Auch auf dieser Insel – so scheint es – kennt man sich. Noch Tage später schenken uns jene, die uns auf unserem ersten Irrgang durch Stone Town begegnet sind, ein vertrautes Lächeln. Oder auch nicht. Vielleicht ist es auch nur dieses Touristenlächeln und sie tun sich so schwer unsere Gesichter zu unterscheiden, wie wir es mit den ihrigen tun. Ach, diese Gassen, auch sie schwer zu unterscheiden mit den Steinbänken vor den Häusern, den Türen, ja natürlich den Türen und den Souvenirgeschäften. Exotisch; alles. Da waren wir doch schon und da und da und da noch nie. Kaum Graffities, mehr Geschäfte und Moscheen – über 40 – und zwei Kirchen machen den Unterschied, sorgen für Wiedererkennung.

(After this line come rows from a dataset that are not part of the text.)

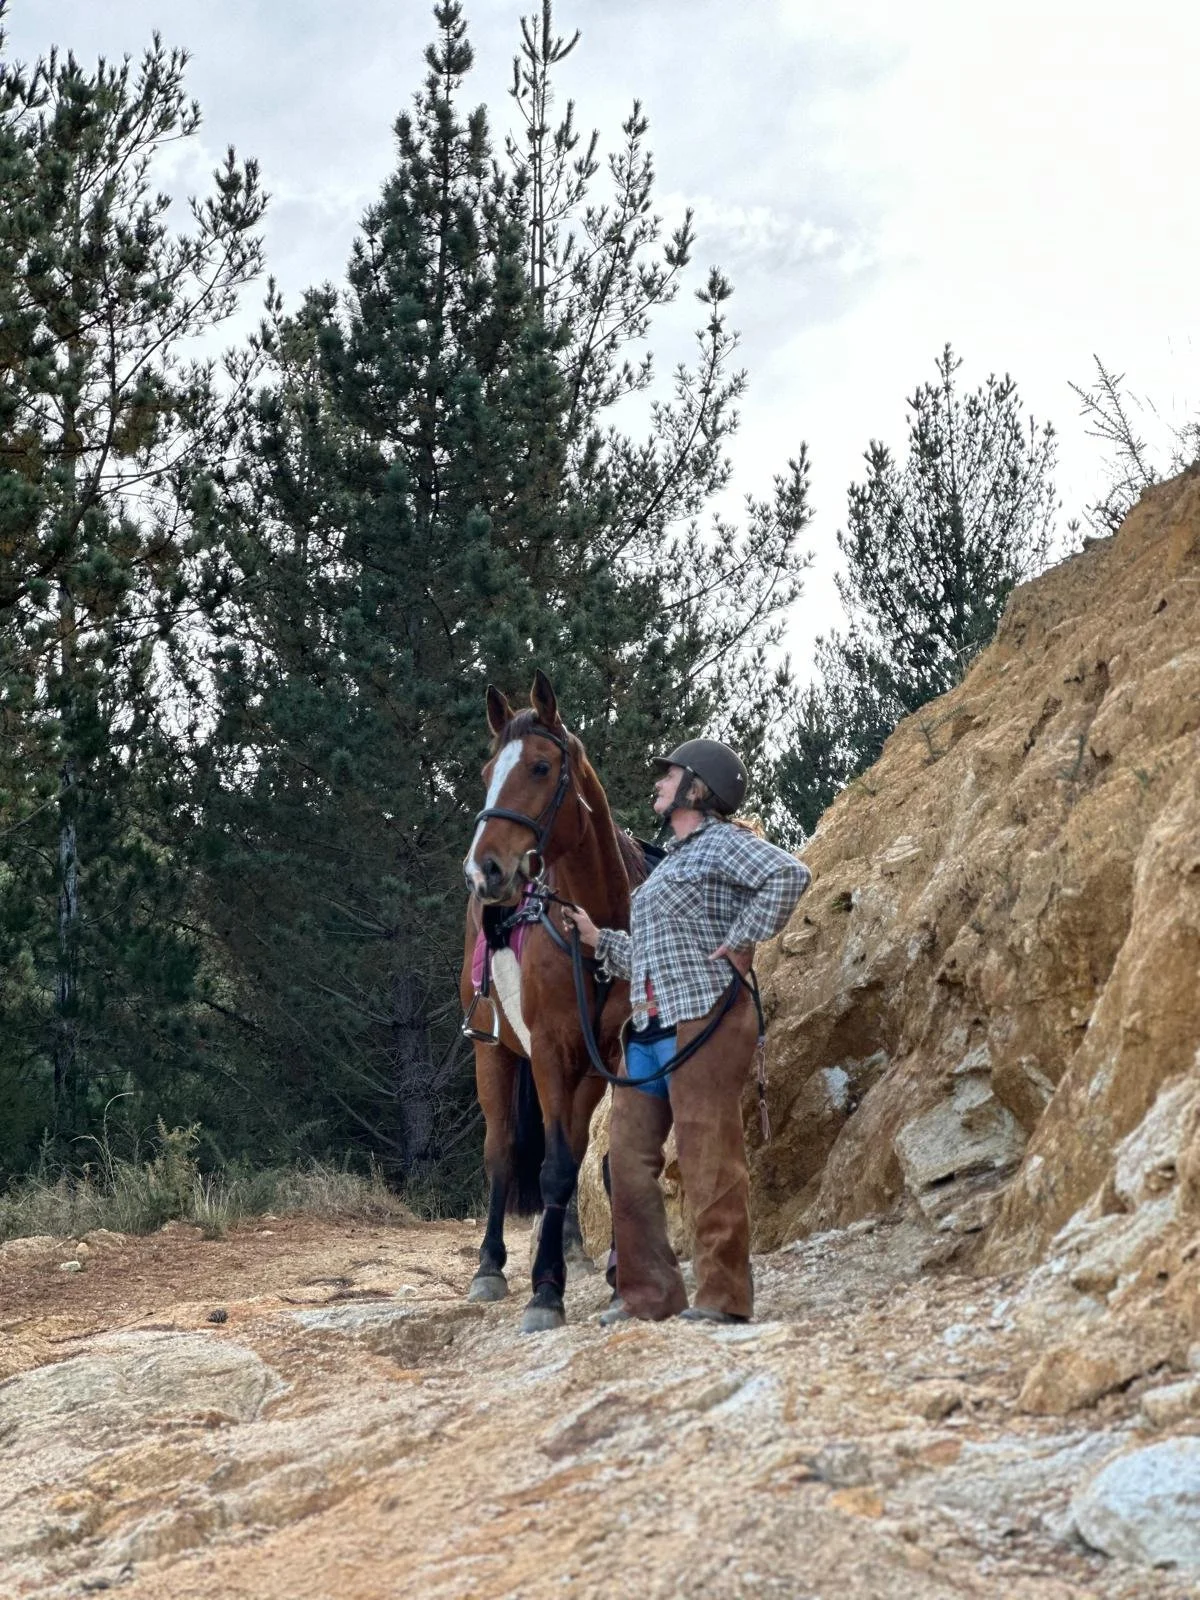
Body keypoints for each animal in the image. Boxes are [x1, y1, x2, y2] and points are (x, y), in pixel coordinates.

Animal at [460, 670, 645, 1332]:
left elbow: (600, 1159)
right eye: (488, 772)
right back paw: (490, 1266)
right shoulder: (547, 1051)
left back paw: (569, 1245)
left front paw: (615, 1275)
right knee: (501, 1152)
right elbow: (552, 1164)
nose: (483, 870)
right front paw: (545, 1290)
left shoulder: (610, 1053)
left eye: (540, 767)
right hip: (492, 1055)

Und dann retten sie uns, die Alis, die Kemals, füttern uns mit knallrotem Mabuyu und führen uns zum Geldautomaten, zum Hafen, raus aus dem Straßengewirr. Sie zeigen uns die Schätze ihres Landes, Sef der Gewürzgartenguide, der uns stolz jede Pflanze erklärt: „Überall auf der Welt kann man diese Pflanze nur alle sechs Monate erneten. In Sansibar: Zwei Mal im Jahr.“ Und Mo, sein Assistent, bespaßt uns mit kunstvollem Flechtwerk, ein Armband, eine Krawatte, eine Krone, ein Hut. Oh ja, wir sind Touristen und als solche in aller gebotenen Lächerlichkeit Preis gegeben – aber schön ist es doch. Und so bewundern wir den, der sich „Makuna Hatata und „Malaika“ singend auf die Palme bringt und uns mit Kokosnüssen versorgt.

Manchmal gelingt es uns, kurz den Touristenpfad zu verlassen, andere Zugänge zu finden, zueinander. Dass unsere Heimat dort nicht wirklich bekannt ist, erleichtert das nicht unbedingt. Kijerumani, Germany beharren die Einheimischen mit demselben milden Lächeln mit dem sie unsere Laut-legasthenischen Suahili-Versuche quittieren. Nur die Seifenblasen können Wunder wirken und bringen die Zähne von harten Bootsmännern kleinen Kindern und deren schönen Müttern zum Blitzen.